*** Quoted passage ***
The title of this article might look odd, don’t textbooks at least partly exist to help you learn to read Chinese? Indeed, but it also seems popular to bash textbooks and favour more natural and wild ways of learning. In this article, I’m going to explain why I think textbooks are good for learning to read Chinese, although there are several caveats and a few specific ways you should use them.
It’s also the case that this month’s challenge on Hacking Chinese is about extensive reading (it’s not too late to join, it’s only been running for a few days) and I have received some questions about what beginners should read. I did offer some suggestions in the article linked to above, and one of them is indeed “textbooks”. However, I don’t just mean that you should keep using your textbook, I mean that textbooks are good sources of reading material in general that you can use much more than you do at the moment. Before we look into that, though, why are textbooks good?
Texts meant for native speakers are harder than you might think
The obvious reason textbooks are useful for learning to read Chinese is that they are designed for foreign adults. This is very different from writing a book for a native speaker, even if it’s a child. They already know how to speak Chinese when they start learning to read properly!
*** Data supplied ***
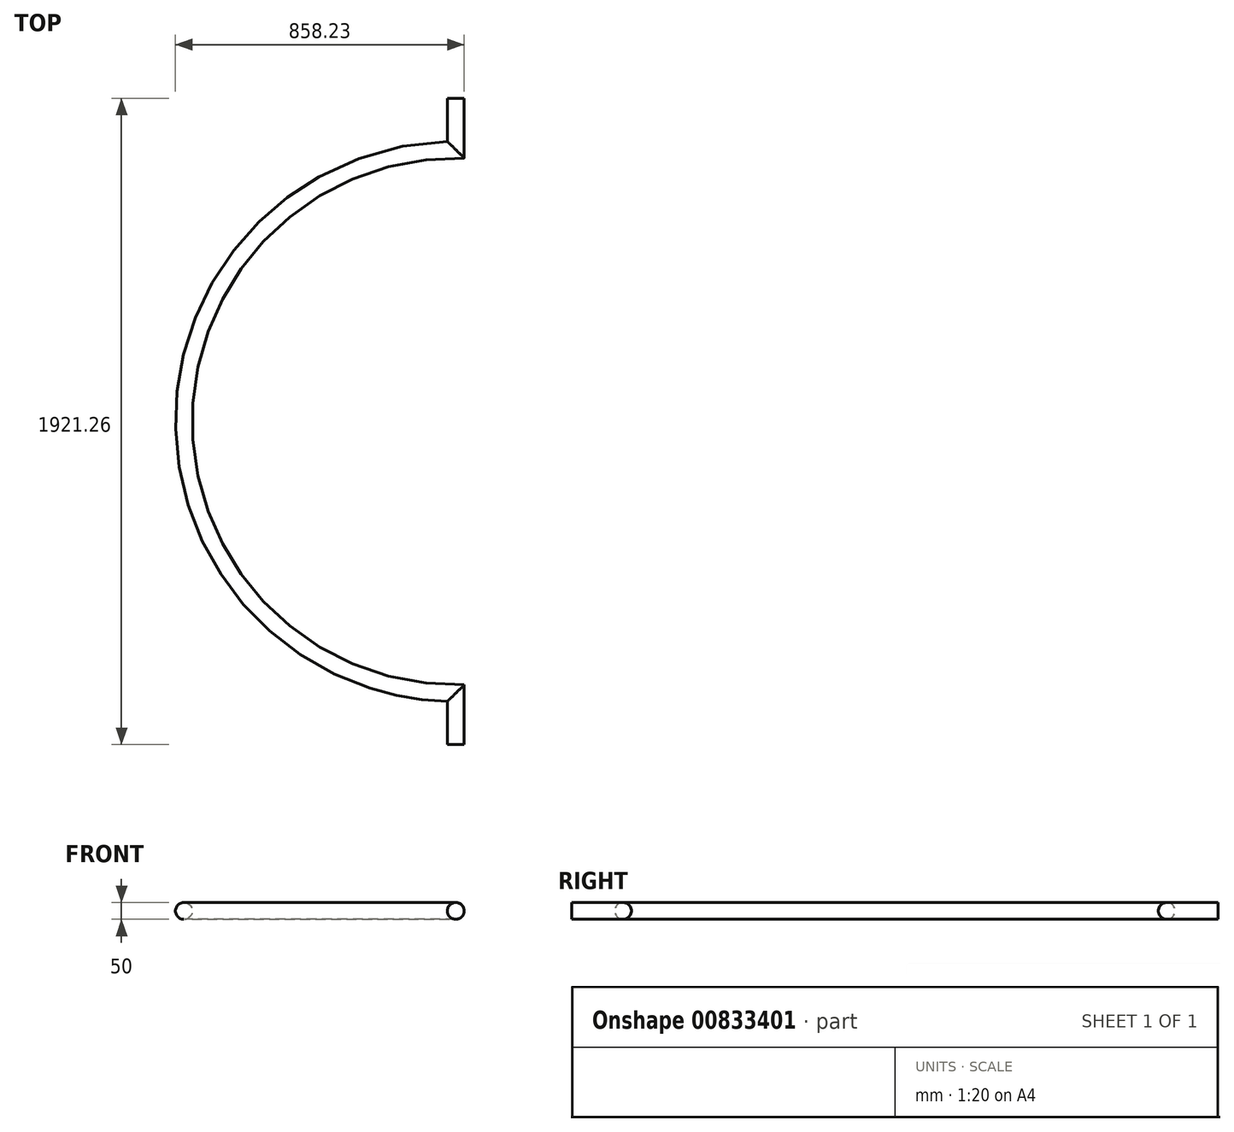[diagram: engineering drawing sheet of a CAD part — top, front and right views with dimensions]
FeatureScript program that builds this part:
annotation { "Feature Type Name" : "Feature", "Feature Type Description" : "" }
export const myFeature = defineFeature(function(context is Context, id is Id, definition is map)
    precondition{}
    {
        {
            var Q0;
            Q0=qCreatedBy(makeId("Top.planeOp"),FACE);
            var sketch = newSketch(context, id + "F0", { "sketchPlane" : qUnion([Q0])});
            skLineSegment(sketch, "E0", {"start": v(0, 0) * mm, "end": v(0, 152.4) * mm});
            skArc(sketch, "E1", {"start": v(0, 1768.86) * mm, "mid": v(-808.23, 960.63) * mm, "end": v(0, 152.4) * mm});
            skLineSegment(sketch, "E2", {"start": v(0, 1768.86) * mm, "end": v(0, 1921.26) * mm});
            skSolve(sketch);
        }
        {
            var Q0;
            Q0=qCreatedBy(makeId("Front.planeOp"),FACE);
            var sketch = newSketch(context, id + "F1", { "sketchPlane" : qUnion([Q0])});
            skCircle(sketch, "E3", {"center": v(0, 0) * mm, "radius": 25 * mm});
            skSolve(sketch);
        }
        {
            var Q0;
            Q0=makeQuery(id+"F1.imprint","IMPRINT",FACE,{"disambiguationData":[TD([[makeQuery(id+"F1.imprint","IMPRINT",EDGE,{"derivedFrom":sQuery(id+"F1.wireOp",EDGE,"E3")}),1.0]])]});
            var Q1;
            Q1=sQuery(id+"F0.wireOp",EDGE,"E0");
            var Q2;
            Q2=sQuery(id+"F0.wireOp",EDGE,"E1");
            var Q3;
            Q3=sQuery(id+"F0.wireOp",EDGE,"E2");
            sweep(context, id + "F2", {"profiles" : qUnion([Q0]), "path" : qUnion([Q1, Q2, Q3])});
        }
    });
***
_Tasks to complete_.
[a] Answer these questions from the article on textbooks for reading Chinese:
(i) What is this month's challenge on Hacking Chinese about?
(ii) For whom are textbooks designed?
(iii) What do native speakers already know how to do when they start learning to read properly?
[b] Rewrite the article on textbooks for reading Chinese, starting with "Texts meant for" and going on through "to read properly!", with "foreign adults" changed to "adult learners from abroad".
[c] According to the article on textbooks for reading Chinese, why is writing a book for foreign adults different from writing one for a native speaker, even a child?

_Outputs for the tasks_.
[a]
(i) Extensive reading.
(ii) Foreign adults.
(iii) Speak Chinese.

[b]
Texts meant for native speakers are harder than you might think
The obvious reason textbooks are useful for learning to read Chinese is that they are designed for adult learners from abroad. This is very different from writing a book for a native speaker, even if it’s a child. They already know how to speak Chinese when they start learning to read properly!

[c] Native speakers, even children, already know how to speak Chinese when they start learning to read properly. Foreign adults don't, so textbooks are written for a very different reader.